Forum Moderators: Ocean10000 & incrediBILL & keyplyr

Message Too Old, No Replies

British Library scraper

bl.uk_lddc_bot/3.1.1

     
6:17 pm on Aug 14, 2012 (gmt 0)

Senior Member from GB 

WebmasterWorld Senior Member dstiles is a WebmasterWorld Top Contributor of All Time 5+ Year Member Top Contributors Of The Month

joined:May 14, 2008
posts:3134
votes: 4


This has been around for a few months at least but the first time (I think!) I've noticed it. It seems innocuous until you read their remit.

UA: bl.uk_lddc_bot/3.1.1 (+http://www.bl.uk/aboutus/stratpolprog/digi/domresproj/index.html)

IP: 194.66.232.93

(Another IP in the 194.66.232.0/24 range has also made a scrape attempt recently.)

The bot info page linked to in the UA includes:

"The content harvested at this time will not be made available."

and

"This work is undertaken in anticipation of forthcoming Legal Deposit regulations that will make it the Library’s statutory responsibility to collect, preserve and provide long-term access to the UK’s online intellectual and cultural heritage."

The page does include opt-out and complaints options.

My worry would be: who will ultimately be able to view the details and how; and can it be easily scraped from them.
9:01 am on Aug 16, 2012 (gmt 0)

Senior Member from US 

WebmasterWorld Senior Member tangor is a WebmasterWorld Top Contributor of All Time 10+ Year Member Top Contributors Of The Month

joined:Nov 29, 2005
posts:7051
votes: 423


Another example of why whitelisting is the way to go. Pick your battles, and manage them before the "war" starts.
9:12 am on Aug 16, 2012 (gmt 0)

Senior Member

WebmasterWorld Senior Member 10+ Year Member Top Contributors Of The Month

joined:Aug 30, 2002
posts: 2529
votes: 47


A British Library record for a website might be a very powerful thing if it came taking copyright over an infringement but the idea of the BL approaching the web as it does with print is interesting. Possibly one to whitelist.

Regards...jmcc
1:35 pm on Aug 16, 2012 (gmt 0)

Senior Member

WebmasterWorld Senior Member g1smd is a WebmasterWorld Top Contributor of All Time 10+ Year Member Top Contributors Of The Month

joined:July 3, 2002
posts:18903
votes: 0


I think I'd let that in for sites with factual content and that are going to be archived for long term storage.
4:26 pm on Aug 16, 2012 (gmt 0)

Senior Member

WebmasterWorld Senior Member 10+ Year Member Top Contributors Of The Month

joined:Aug 29, 2006
posts:1312
votes: 0


"This work is undertaken in anticipation of forthcoming Legal Deposit regulations"

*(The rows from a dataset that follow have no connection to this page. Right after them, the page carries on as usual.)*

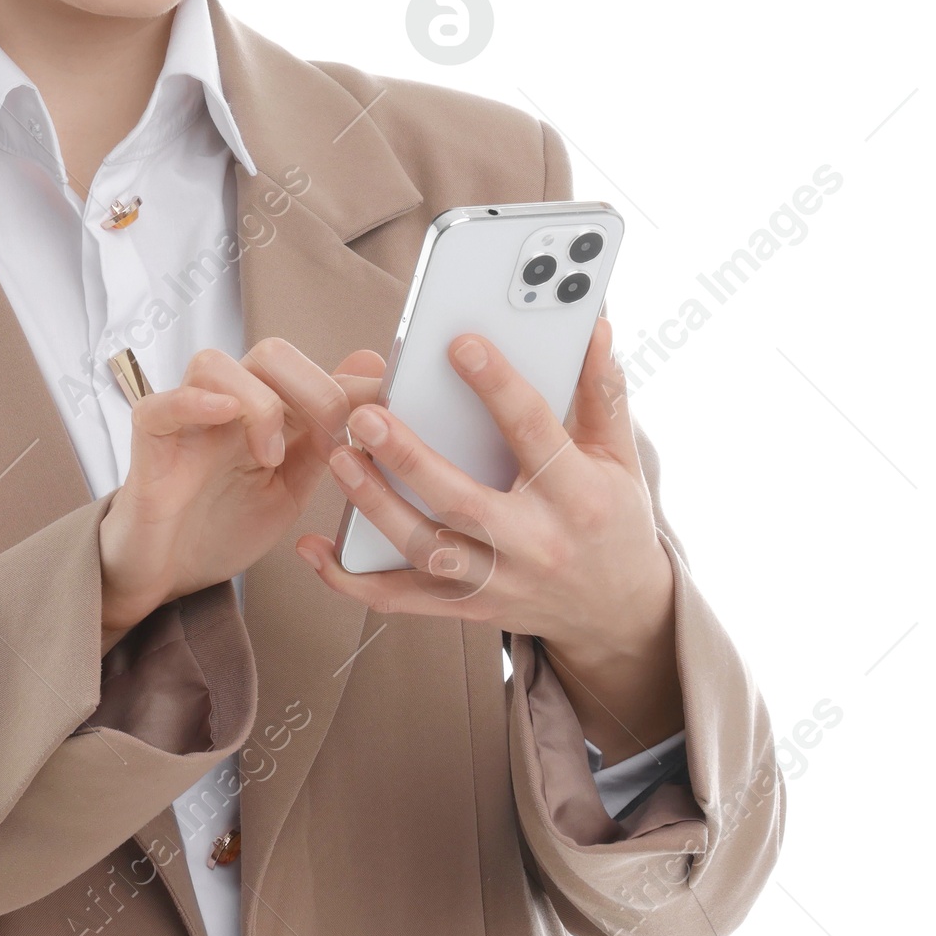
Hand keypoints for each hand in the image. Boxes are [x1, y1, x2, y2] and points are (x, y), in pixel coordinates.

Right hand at [97, 339, 379, 646]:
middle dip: (314, 390)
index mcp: (265, 412)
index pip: (311, 371)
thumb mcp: (292, 486)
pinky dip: (193, 401)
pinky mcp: (150, 442)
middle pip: (271, 355)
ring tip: (270, 457)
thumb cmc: (222, 526)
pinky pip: (161, 404)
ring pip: (217, 365)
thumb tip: (372, 377)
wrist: (167, 576)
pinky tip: (224, 414)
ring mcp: (186, 419)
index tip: (386, 406)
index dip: (352, 385)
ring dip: (259, 405)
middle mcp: (226, 405)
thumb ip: (328, 437)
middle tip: (331, 441)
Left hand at [293, 316, 681, 761]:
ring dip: (376, 506)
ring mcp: (497, 580)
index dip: (498, 386)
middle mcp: (534, 543)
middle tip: (365, 415)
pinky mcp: (467, 606)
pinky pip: (402, 599)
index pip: (534, 432)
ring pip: (425, 547)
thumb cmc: (612, 518)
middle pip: (462, 500)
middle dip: (408, 457)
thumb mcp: (620, 456)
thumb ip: (601, 389)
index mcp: (576, 495)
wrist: (616, 613)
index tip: (461, 344)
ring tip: (339, 458)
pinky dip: (353, 580)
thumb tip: (592, 322)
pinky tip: (315, 550)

It would be interesting to see what the "forthcoming regulations" actually say - when I edited a magazine it was a legal requirement to send copies of each issue to the Legal Deposit libraries (no doubt web publishing will be treated differently).

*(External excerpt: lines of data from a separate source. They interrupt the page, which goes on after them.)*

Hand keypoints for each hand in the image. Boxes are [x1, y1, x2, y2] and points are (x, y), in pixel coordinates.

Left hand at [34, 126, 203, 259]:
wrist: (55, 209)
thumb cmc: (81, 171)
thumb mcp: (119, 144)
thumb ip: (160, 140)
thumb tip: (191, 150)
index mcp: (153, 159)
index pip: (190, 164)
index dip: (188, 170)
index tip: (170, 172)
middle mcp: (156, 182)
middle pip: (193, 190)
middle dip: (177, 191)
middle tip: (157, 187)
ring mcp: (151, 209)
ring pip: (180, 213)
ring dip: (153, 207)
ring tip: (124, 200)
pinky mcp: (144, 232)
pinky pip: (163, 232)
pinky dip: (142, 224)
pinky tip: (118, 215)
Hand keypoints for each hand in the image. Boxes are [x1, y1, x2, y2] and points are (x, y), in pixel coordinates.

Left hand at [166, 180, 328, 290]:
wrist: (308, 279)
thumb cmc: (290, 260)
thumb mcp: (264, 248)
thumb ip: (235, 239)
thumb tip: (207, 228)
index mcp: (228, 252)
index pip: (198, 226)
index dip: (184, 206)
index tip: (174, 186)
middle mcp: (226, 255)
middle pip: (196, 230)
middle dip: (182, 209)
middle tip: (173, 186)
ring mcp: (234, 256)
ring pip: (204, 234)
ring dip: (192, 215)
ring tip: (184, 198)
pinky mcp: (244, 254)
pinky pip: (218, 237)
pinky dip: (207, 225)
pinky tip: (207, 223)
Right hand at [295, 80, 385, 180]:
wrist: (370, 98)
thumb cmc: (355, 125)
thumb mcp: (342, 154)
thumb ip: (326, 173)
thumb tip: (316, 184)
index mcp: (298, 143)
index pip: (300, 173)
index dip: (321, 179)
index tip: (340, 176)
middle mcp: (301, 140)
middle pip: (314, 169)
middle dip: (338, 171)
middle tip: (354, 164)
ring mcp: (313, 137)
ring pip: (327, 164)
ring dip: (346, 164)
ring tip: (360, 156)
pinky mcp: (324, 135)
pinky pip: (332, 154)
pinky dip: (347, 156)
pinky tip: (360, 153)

How the bot is programmed would also be interesting - it should have no business "harvesting" from non-UK servers, but content can be hosted anywhere.

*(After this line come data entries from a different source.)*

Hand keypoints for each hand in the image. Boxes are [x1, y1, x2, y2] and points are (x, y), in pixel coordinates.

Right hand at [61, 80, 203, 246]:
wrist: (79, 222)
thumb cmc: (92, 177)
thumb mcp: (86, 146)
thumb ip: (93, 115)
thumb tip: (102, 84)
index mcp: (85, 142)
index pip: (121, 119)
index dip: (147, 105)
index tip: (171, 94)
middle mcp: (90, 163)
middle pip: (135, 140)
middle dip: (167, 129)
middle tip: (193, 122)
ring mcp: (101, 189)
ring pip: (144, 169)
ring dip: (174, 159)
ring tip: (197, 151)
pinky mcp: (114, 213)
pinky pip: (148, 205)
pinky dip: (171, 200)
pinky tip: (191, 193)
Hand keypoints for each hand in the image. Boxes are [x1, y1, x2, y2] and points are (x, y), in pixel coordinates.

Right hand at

"to collect, preserve and provide long-term access to the UK’s online intellectual and cultural heritage"

That seems to rule out the vast majority of UK websites.

But they would still have to crawl all of them to decide what is worth preserving.

And it only takes the stroke of a politician's pen to make access a legal requirement.

My worry would be: who will ultimately be able to view the details and how; and can it be easily scraped from them.

If the project goes ahead I would expect the content to be globally scrapable.

But at least it isn't the Wayback Machine.

...
7:01 pm on Aug 16, 2012 (gmt 0)

Senior Member from GB 

WebmasterWorld Senior Member dstiles is a WebmasterWorld Top Contributor of All Time 5+ Year Member Top Contributors Of The Month

joined:May 14, 2008
posts:3134
votes: 4


Nor is it in the BL database (at least, not at the moment).